Die Billigung der Fristenlösung ist jedoch teuer mit einer von gesetzeswegen tendenziösen Beratung und dem weitgehenden Ausschluß der Finanzierung des Abbruchs durch die Krankenkassen erkauft. Das Ergebnis ist seltsam:
Eine (westdeutsche) Frau, bei der nach dem bisherigem Recht der Schwangerschaftsabbruch durch eine Indikation gerechtfertigt war, steht sich jetzt schlechter. Gewinnerinnen des Urteils sind jene (westdeutschen) Frauen, die eine Schwangerschaft abzubrechen wünschen, obwohl bei ihnen keine Indikation im Sinne des bisherigen Rechts vorliegt.
Die ostdeutschen Frauen aber sind die Verliererinnen auf der ganzen Linie. Das Bundesverfassungsgericht traut diesen Bürgerinnen weniger Verantwortungsbewußtsein zu als die Regierung der ehemaligen DDR! Diesen Frauen ist die Fristenlösung nur mit starken Belastungen geblieben. Das Gericht hätte wissen können, daß trotz der Fristenlösung in der DDR vergleichsweise mehr Kinder geboren worden sind als in der alten BRD. Das für die Frauen im Osten bisher geltende Recht war dem Bundesverfassungsgericht in dem 183 Seiten langen Urteil und den Verfassern der Sondervoten kein Wort wert. Wäre der Sitz des Bundesverfassungsgericht rechtzeitig von Karlsruhe nach Leipzig verlegt worden, brauchten wir diesen Mangel gewiß nicht zu beklagen. So wird das Urteil die Diskussion über den Sitz des Bundesverfassungsgerichtes neu beleben.
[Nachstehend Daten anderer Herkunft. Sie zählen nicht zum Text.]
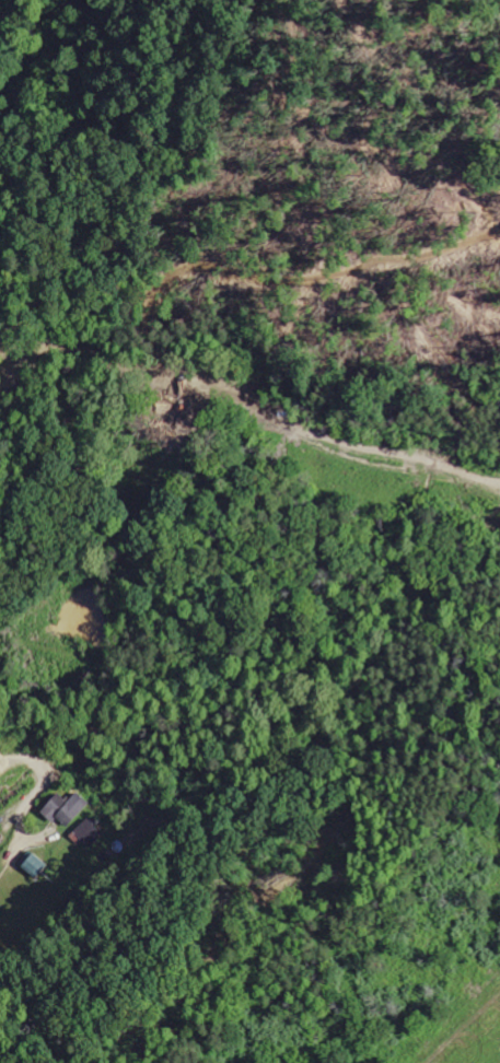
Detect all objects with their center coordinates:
road: (39, 766)
building: (64, 809)
building: (84, 836)
building: (33, 866)

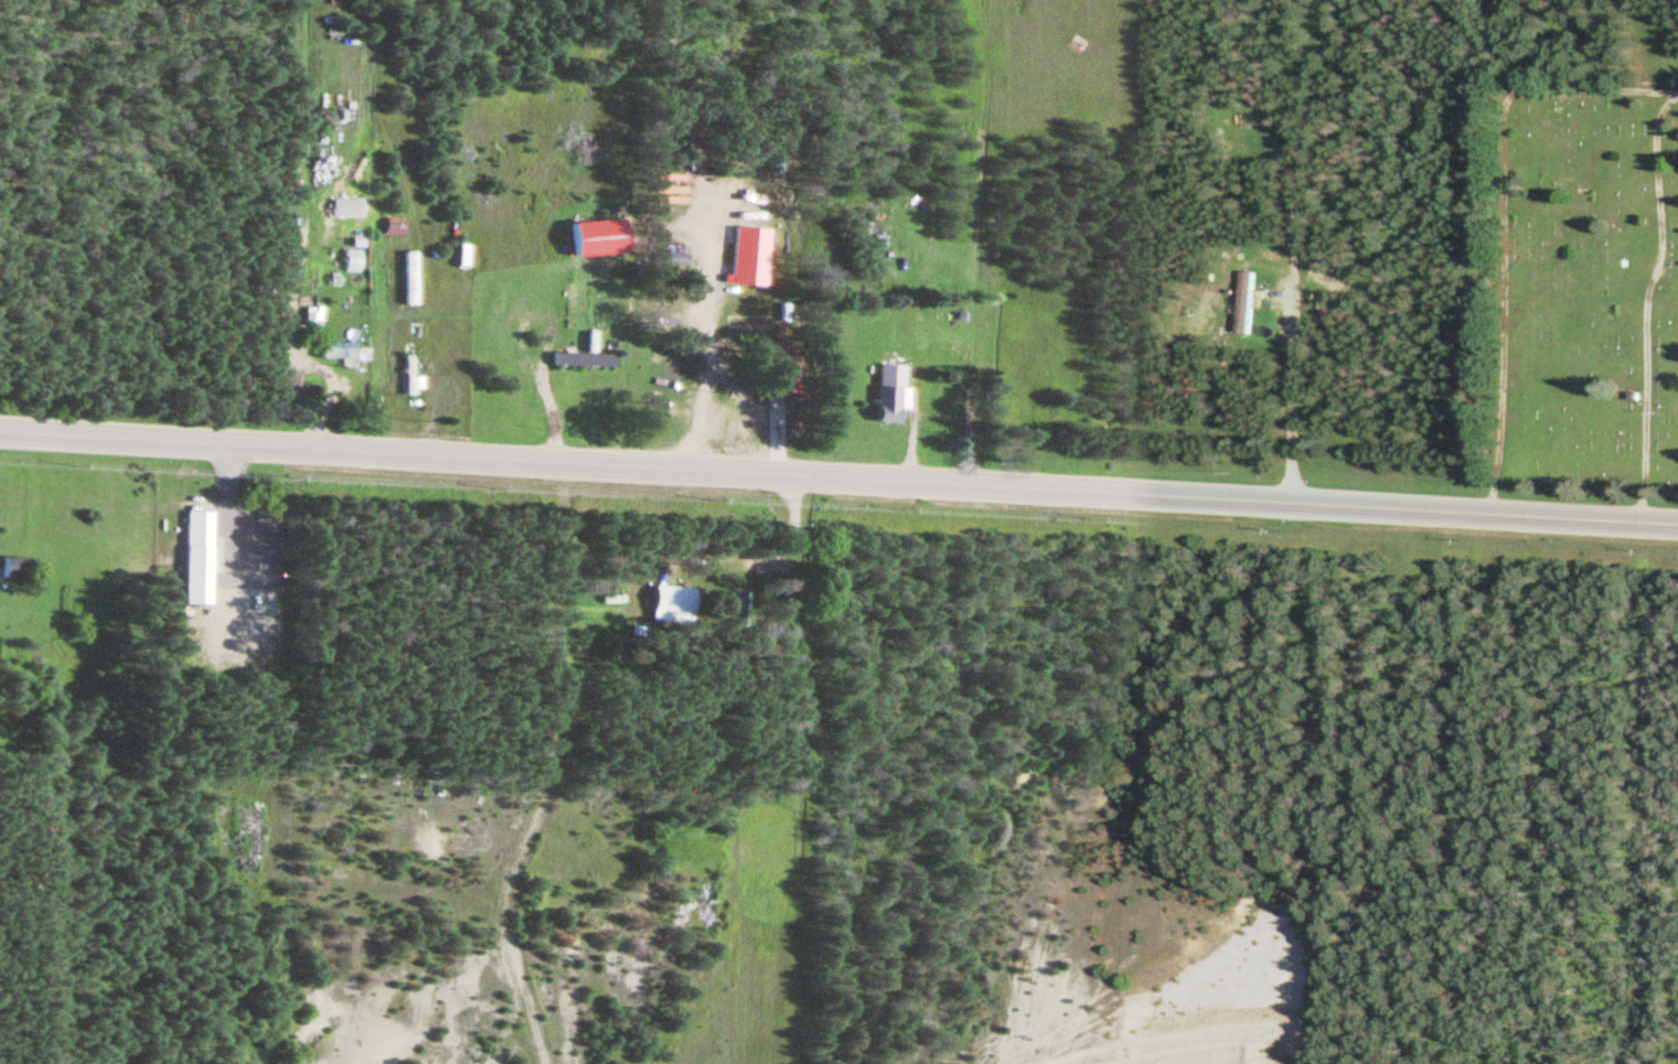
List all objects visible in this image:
road: (323, 86)
building: (1281, 141)
building: (679, 163)
road: (317, 196)
building: (340, 208)
road: (1503, 219)
building: (387, 229)
building: (351, 233)
building: (587, 233)
road: (1281, 234)
road: (1042, 244)
building: (737, 255)
building: (665, 257)
building: (345, 258)
road: (1668, 261)
building: (399, 279)
park: (1577, 284)
building: (1201, 288)
road: (1268, 299)
building: (1240, 302)
road: (1644, 303)
building: (954, 315)
building: (307, 316)
building: (440, 318)
road: (700, 319)
road: (281, 331)
building: (337, 350)
building: (573, 359)
building: (773, 366)
building: (402, 376)
building: (880, 392)
building: (1633, 393)
road: (536, 402)
road: (1282, 402)
road: (423, 416)
road: (960, 425)
road: (907, 430)
road: (768, 437)
road: (838, 479)
road: (221, 523)
road: (787, 535)
parking lot: (245, 541)
building: (189, 557)
building: (12, 566)
building: (668, 600)
building: (735, 600)
road: (545, 768)

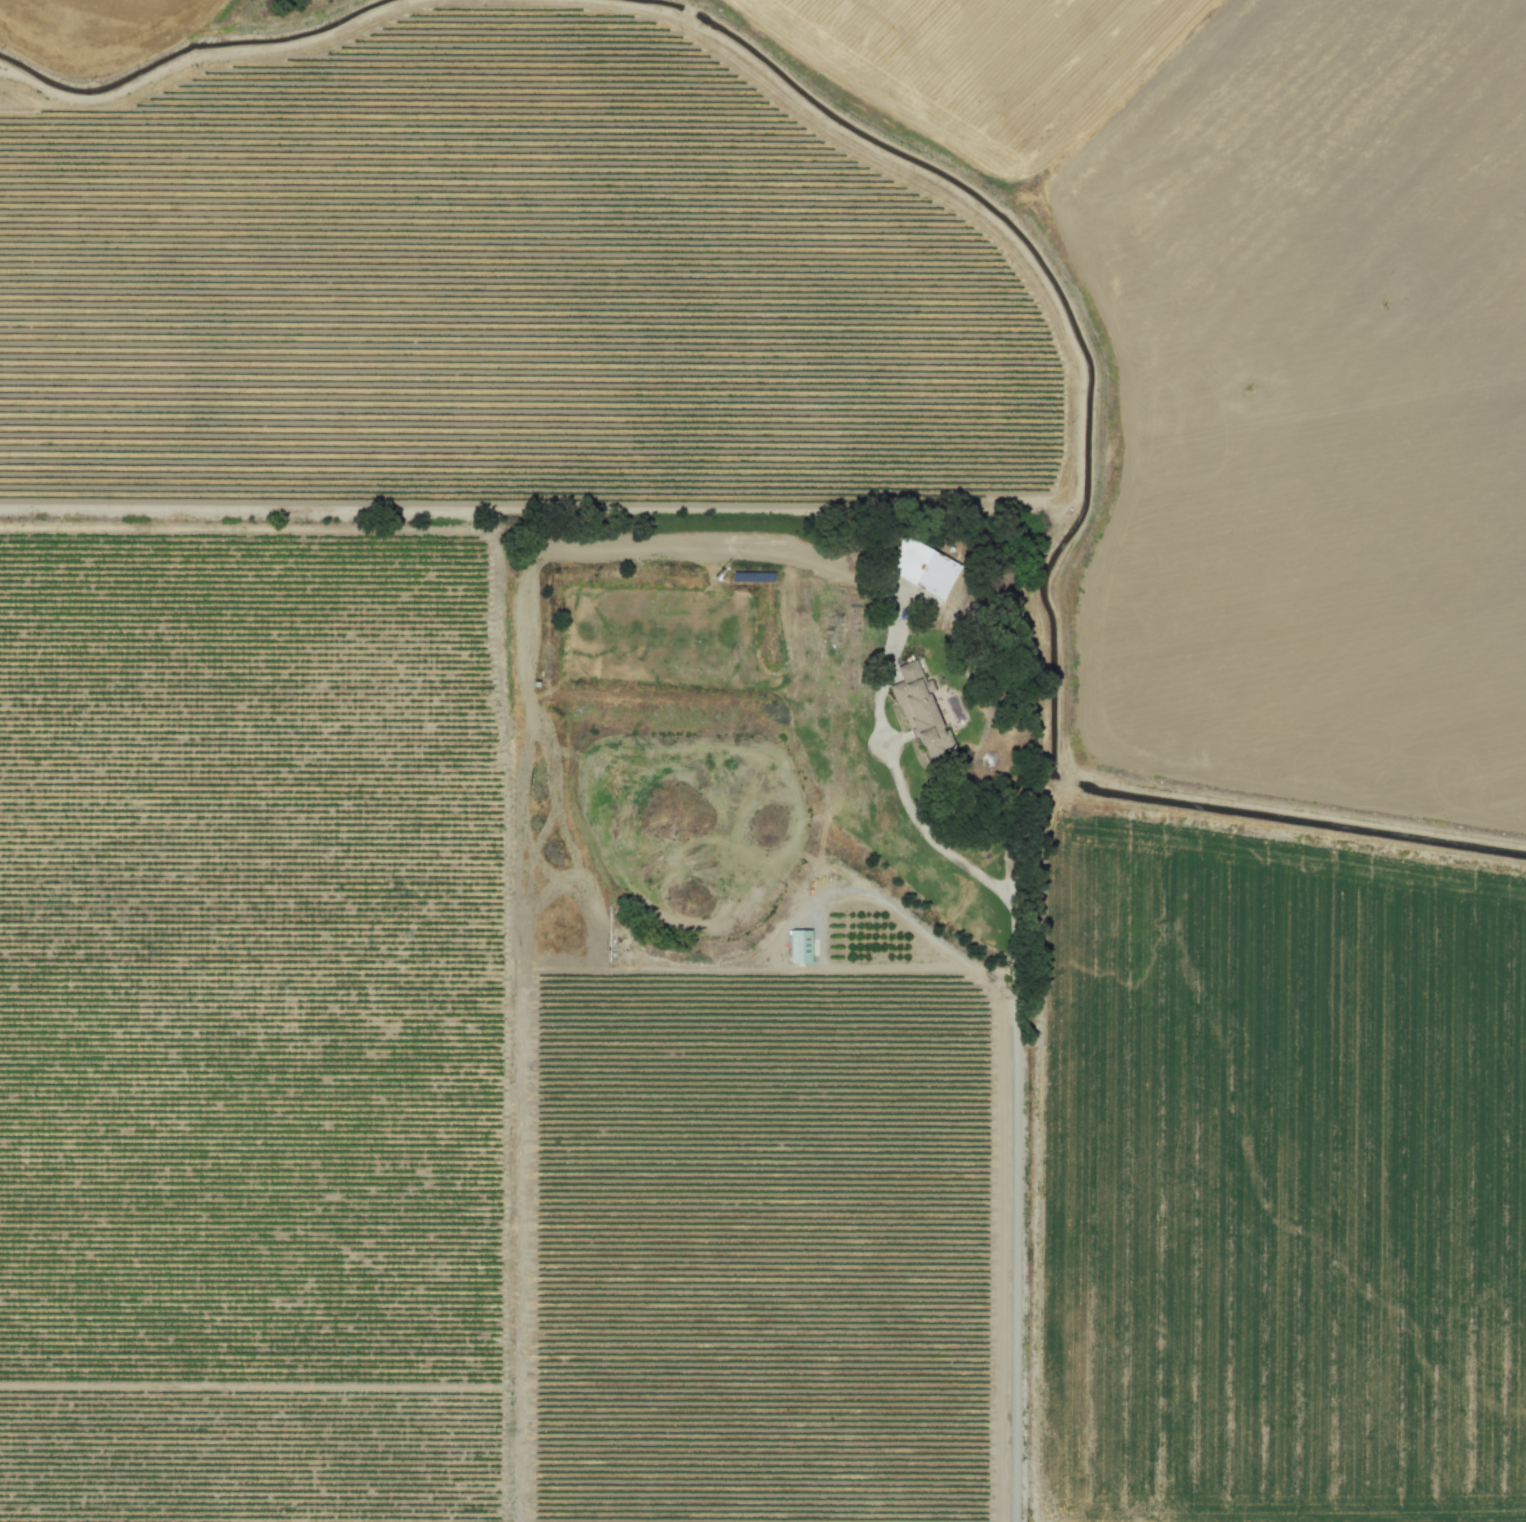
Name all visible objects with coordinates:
building: (922, 565)
wind turbine: (714, 576)
building: (920, 711)
road: (1272, 815)
road: (931, 837)
road: (922, 929)
building: (800, 945)
road: (1020, 1046)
Das Urteil wird den „Tourismus“ in das benachbarte Ausland neu beleben. Die Klinik „Mildred Huis“ in Arnheim – Kosten je Abbruch
bei örtlicher Narkose 400 DM – meldet, daß schon bisher der Anteil der Deutschen 40 % betragen habe und jetzt erstmals auch deutsche Gynäkologen fernmündlich nachfragten. Die Frauen werden die Lektionen des Bundesverfassungsgerichtes lernen müssen:
Geld nach Luxemburg, zum Schwangerschaftsabbruch nach Holland. Auf der Strecke bleiben die Frauen, die kein Geld haben. Ihnen bleibt nur der Weg zum Sozialamt – so oder so.